Tuesday, February 10, 2015
Whatever it may say about Western culture these days, a particularly dark, pessimistic genre of art seems to have arisen in the last couple decades. A neighbor of mine once referred to it as "zombie porn." It's a variation on the holocaust meme that ran through earlier books like, On the Beach or Lord of the Flies, but with a twist. Instead of portraying a world in the aftermath of a nuclear holocaust (the Soviet Union is some 25 years gone, after all), the new spin on apocalypse is infrastructure collapse, viral infections, or some other equally terrifying cataclysm, in the aftermath of which, survivors must contend with hordes of cannibals or zombies.
M. R. Carey's The Girl with All the Gifts is one such book.

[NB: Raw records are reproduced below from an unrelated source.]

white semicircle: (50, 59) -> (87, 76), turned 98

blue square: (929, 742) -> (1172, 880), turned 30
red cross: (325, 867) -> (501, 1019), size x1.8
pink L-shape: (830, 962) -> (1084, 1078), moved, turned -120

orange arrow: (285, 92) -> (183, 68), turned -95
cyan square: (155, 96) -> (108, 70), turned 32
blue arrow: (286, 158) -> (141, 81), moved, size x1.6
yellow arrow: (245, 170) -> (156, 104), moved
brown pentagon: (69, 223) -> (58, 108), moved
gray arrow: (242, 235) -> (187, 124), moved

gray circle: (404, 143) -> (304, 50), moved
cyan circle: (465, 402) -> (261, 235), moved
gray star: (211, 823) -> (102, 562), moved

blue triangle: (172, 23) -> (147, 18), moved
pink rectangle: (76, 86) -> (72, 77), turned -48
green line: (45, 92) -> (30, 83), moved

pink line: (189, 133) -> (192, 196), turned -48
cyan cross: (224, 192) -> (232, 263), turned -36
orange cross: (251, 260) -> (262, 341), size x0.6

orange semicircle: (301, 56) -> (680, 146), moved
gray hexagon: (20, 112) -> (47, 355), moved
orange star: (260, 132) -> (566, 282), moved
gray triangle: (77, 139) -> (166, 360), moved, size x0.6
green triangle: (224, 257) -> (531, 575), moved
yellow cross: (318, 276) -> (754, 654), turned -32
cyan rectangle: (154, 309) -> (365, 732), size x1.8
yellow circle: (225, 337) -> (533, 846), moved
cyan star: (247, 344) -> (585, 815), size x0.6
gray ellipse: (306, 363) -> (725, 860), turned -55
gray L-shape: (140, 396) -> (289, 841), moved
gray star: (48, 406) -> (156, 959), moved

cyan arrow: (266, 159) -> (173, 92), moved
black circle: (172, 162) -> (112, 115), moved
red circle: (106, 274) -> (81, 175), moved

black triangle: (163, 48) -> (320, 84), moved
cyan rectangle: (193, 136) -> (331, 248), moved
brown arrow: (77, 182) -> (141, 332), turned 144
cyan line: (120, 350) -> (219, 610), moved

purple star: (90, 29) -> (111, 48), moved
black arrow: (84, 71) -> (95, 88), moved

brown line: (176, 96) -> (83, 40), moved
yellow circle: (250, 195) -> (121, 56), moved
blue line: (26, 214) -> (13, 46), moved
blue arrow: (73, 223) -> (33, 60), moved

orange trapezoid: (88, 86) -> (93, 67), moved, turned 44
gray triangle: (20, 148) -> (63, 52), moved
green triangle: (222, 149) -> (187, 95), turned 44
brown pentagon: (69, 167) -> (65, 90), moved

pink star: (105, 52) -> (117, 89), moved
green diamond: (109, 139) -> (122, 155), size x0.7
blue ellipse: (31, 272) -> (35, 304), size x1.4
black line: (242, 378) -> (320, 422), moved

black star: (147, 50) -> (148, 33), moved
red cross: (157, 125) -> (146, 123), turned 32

A young girl, Melanie, exists in a strange world where she and other children are held captive, isolated but for their time in a school classroom, where they are bound to their chairs and taught mathematics, reading, writing, and (especially) Greek mythology. Their lessons are taught by a compassionate young woman, Ms. Justineau, for whom Melanie has developed an admiring crush. An austere administrator, Dr. Caldwell oversees the school and the children. A menacing, hard-boiled military man, Sargent Parks, provides security for the facility.
That's about as much of the plot I want to reveal, since Carey goes to pains to conceal the nature of the world so that the reader may discover it over the course of the opening chapters. Suffice it to say that mankind is under assault, and that civilization teeters on annihilation. (If you really want to know, go to the Wikipedia page. They blab.)
In fact, the process of discovery, which occurs over the first half of the book, is the most intriguing and compelling part of the novel. Unfortunately, once the truth is laid out, a significant event transpires, transforming the story to a standard "zombie gauntlet run."
At times, Carey's prose became tedious. He seemed to overuse the adjective "really" to the point of abuse, which became distracting and annoying. But, all in all, I found Carey to be a decent writer. He put effort into character development. Although I wouldn't call the characters in this novel "complex," he does provide them with plausible backgrounds and motivations. That's more than you'll get from a lot of genre fiction writers.
Carey's creation may lack the eloquence and beauty of McCarthy's The Road, but it is certainly more intriguing than Atwood's drab, half-hearted Oryx and Crake.
All in all, The Girl with All the Gifts is a good, fast read. The perfect pastime for a rainy Portland winter.